The key risks are: 1) Competitive & Pipeline Risk: Intense competition in immunology (e.g., from AbbVie's Skyrizi) and potential underwhelming launches of new drugs like Icotyde. 2) Regulatory & Pricing Risk: Uncertainty around U.S. drug pricing policies and potential tariffs, which could impact sector margins and sentiment. 3) Valuation Risk: Trading near its 52-week high after a 60% run, the stock is susceptible to a pullback or multiple compression if growth decelerates. 4) Execution Risk: Successfully integrating the post-Kenvue pure-play healthcare strategy and delivering consistent growth from the Innovative Medicine segment.

The 12-month forecast presents three scenarios. The Base Case (60% probability) sees the stock trading between $235 and $251.71, as steady execution meets expectations. The Bull Case (25% probability) targets $251.71 to $275, driven by blockbuster new drug launches and multiple expansion.

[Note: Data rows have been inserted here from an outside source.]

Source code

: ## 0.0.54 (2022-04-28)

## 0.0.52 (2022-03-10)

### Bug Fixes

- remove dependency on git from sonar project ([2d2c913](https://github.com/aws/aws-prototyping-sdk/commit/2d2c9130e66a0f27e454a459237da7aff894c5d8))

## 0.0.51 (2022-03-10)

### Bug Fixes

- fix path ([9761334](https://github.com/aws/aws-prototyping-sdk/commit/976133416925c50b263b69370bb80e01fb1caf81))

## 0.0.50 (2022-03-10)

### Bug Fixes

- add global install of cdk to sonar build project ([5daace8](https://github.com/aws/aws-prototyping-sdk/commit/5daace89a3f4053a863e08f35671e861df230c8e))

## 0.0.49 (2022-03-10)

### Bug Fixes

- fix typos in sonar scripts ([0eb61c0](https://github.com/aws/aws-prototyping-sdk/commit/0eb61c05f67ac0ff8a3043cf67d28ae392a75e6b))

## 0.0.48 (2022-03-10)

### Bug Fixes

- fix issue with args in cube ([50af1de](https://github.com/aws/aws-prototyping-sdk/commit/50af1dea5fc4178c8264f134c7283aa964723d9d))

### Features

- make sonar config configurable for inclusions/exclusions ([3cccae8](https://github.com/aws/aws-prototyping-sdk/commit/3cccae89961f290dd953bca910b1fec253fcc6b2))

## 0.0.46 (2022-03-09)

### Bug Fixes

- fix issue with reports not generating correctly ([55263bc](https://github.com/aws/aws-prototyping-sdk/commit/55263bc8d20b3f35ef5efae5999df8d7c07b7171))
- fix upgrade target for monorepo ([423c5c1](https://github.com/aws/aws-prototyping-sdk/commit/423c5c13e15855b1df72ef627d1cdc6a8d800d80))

The Bear Case (15% probability) sees a drop to $210-$235 on pipeline disappointments and competitive pressures. The most likely outcome is the Base Case, assuming JNJ maintains its current high-single-digit growth trajectory and stable margins. The average analyst EPS estimate for the forward period is $16.86.

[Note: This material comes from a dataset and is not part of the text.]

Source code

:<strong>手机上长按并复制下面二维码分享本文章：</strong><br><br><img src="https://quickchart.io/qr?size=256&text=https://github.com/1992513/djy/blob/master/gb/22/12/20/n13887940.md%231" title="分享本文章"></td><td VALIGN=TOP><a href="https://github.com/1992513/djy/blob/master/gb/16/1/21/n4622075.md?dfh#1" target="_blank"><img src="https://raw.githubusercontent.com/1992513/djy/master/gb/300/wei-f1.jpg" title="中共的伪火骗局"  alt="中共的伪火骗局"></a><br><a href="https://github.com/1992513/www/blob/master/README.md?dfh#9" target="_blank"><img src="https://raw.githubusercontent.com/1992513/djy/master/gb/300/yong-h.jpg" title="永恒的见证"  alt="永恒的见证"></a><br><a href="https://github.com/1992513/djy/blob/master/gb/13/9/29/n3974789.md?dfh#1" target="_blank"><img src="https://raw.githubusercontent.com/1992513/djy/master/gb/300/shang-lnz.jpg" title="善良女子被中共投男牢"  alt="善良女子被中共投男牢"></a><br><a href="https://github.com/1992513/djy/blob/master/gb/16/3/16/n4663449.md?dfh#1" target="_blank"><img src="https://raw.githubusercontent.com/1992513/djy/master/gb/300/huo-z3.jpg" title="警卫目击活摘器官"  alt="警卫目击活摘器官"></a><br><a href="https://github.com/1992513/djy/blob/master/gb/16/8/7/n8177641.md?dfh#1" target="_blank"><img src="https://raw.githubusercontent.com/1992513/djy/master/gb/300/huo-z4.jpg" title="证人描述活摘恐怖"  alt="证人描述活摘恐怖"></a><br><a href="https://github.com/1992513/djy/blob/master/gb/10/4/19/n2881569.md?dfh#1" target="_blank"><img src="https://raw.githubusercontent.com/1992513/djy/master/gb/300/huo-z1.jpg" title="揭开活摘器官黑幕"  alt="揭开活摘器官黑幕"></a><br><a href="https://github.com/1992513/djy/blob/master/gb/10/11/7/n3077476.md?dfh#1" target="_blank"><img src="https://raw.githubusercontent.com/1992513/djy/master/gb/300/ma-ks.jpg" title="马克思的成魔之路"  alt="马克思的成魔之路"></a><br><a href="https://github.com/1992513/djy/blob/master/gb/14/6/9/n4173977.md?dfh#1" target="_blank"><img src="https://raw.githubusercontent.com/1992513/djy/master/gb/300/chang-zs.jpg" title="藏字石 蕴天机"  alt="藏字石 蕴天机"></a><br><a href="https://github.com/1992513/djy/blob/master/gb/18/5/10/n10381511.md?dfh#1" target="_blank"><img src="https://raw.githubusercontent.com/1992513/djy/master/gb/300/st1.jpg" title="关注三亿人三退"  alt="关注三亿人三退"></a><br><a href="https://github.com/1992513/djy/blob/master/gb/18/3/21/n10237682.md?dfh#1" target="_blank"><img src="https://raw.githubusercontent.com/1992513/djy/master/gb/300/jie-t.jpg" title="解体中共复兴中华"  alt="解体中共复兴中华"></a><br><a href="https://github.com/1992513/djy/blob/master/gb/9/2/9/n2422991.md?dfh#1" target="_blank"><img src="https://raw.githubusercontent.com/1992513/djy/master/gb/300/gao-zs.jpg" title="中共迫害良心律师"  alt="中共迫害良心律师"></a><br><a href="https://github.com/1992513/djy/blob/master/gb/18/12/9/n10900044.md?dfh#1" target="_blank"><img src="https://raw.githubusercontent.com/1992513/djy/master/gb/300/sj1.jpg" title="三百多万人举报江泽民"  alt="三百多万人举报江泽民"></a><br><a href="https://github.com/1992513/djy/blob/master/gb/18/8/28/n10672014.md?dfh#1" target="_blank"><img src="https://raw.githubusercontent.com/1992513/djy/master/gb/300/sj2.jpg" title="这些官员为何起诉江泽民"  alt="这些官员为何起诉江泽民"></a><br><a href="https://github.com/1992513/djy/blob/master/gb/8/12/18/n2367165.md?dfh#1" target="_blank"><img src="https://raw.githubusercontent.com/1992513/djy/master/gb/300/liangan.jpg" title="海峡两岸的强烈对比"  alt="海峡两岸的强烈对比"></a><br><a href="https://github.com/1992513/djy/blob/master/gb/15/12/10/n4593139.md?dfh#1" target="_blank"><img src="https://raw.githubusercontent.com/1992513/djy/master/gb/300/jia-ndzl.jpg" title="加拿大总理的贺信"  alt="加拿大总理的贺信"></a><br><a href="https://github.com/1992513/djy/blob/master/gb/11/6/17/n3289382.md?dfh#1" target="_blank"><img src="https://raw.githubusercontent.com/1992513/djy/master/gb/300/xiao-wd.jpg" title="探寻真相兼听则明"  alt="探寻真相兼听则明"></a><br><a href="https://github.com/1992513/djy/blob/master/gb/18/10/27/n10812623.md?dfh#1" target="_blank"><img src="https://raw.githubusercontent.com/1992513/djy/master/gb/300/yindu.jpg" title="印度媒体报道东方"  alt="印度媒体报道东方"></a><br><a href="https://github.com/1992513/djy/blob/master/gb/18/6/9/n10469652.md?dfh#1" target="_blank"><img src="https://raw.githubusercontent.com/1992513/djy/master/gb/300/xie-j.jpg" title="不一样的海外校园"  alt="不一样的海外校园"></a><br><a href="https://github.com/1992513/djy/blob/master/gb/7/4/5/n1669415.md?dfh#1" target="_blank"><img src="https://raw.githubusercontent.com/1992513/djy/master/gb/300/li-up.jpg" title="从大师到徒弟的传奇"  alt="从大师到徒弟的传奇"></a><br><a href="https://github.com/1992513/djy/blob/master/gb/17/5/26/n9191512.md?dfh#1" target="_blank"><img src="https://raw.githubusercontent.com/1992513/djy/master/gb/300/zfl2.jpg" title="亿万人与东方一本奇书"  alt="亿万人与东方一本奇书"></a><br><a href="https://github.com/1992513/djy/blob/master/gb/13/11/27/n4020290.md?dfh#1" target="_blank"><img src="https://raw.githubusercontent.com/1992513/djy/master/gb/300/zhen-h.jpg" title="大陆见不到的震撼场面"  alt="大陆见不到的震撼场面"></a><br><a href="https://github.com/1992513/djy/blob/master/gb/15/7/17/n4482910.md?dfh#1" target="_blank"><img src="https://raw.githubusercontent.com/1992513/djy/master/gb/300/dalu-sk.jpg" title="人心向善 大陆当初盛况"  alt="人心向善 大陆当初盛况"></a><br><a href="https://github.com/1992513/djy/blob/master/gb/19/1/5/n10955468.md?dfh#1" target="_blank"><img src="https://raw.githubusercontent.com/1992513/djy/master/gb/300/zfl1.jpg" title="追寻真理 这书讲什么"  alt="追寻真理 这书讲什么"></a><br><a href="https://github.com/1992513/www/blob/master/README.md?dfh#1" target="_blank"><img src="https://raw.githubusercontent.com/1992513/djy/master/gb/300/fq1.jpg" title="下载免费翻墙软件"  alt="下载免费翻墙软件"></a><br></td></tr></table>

JNJ is fairly valued relative to its own history and defensive profile. The trailing P/E of 18.81x sits below its recent multi-year highs (e.g., 24.63x), suggesting the significant price appreciation has been supported by earnings growth. The PEG ratio of 0.21 suggests potential undervaluation, but this can be misleading post-spin-off. Compared to the broader market, the stock is not cheap, but it is paying a fair price for its stability, strong cash flow ($19.7B FCF), and 2.46% dividend yield. The valuation implies the market expects steady, high-single-digit growth and no major operational missteps.

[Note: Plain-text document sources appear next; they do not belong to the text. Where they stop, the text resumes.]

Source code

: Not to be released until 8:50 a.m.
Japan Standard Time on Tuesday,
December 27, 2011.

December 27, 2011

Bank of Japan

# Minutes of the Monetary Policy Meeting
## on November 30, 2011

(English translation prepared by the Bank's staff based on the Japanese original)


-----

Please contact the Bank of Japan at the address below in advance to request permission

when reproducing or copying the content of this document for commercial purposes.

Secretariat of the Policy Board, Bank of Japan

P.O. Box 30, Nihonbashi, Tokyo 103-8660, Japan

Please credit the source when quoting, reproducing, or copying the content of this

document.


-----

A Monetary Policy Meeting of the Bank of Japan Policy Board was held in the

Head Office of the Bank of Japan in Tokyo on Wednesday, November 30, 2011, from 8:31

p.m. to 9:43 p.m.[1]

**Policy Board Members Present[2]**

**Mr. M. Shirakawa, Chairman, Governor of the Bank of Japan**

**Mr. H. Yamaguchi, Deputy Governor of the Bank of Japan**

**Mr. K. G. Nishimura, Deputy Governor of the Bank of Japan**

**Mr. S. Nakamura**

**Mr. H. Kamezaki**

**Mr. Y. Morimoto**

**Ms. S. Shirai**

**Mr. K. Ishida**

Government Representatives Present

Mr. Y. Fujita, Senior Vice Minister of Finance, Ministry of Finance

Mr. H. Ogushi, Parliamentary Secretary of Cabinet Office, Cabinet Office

JNJ is a good buy for investors seeking a low-volatility, dividend-paying defensive stock for the long term. However, after a 60% one-year rally, the near-term upside appears limited to approximately 5.5% to its 52-week high. The valuation at a forward P/E of 18.96x is fair but not a bargain. The biggest downside risk is competitive pressure eroding growth, potentially leading to a pullback towards $235 or lower. It is a good buy on weakness for patient investors, but less attractive for those seeking high short-term returns.

JNJ is overwhelmingly suitable for long-term investment. Its low beta (0.329), reliable dividend (2.46% yield), and strong market positions make it an ideal core holding for building wealth over years. The stock is not well-suited for short-term trading due to its lower volatility and the fact that near-term catalysts (earnings, drug launches) are already closely watched by the market. Given its defensive characteristics and income component, a minimum holding period of 3-5 years is recommended to fully benefit from dividend compounding and navigate any interim volatility.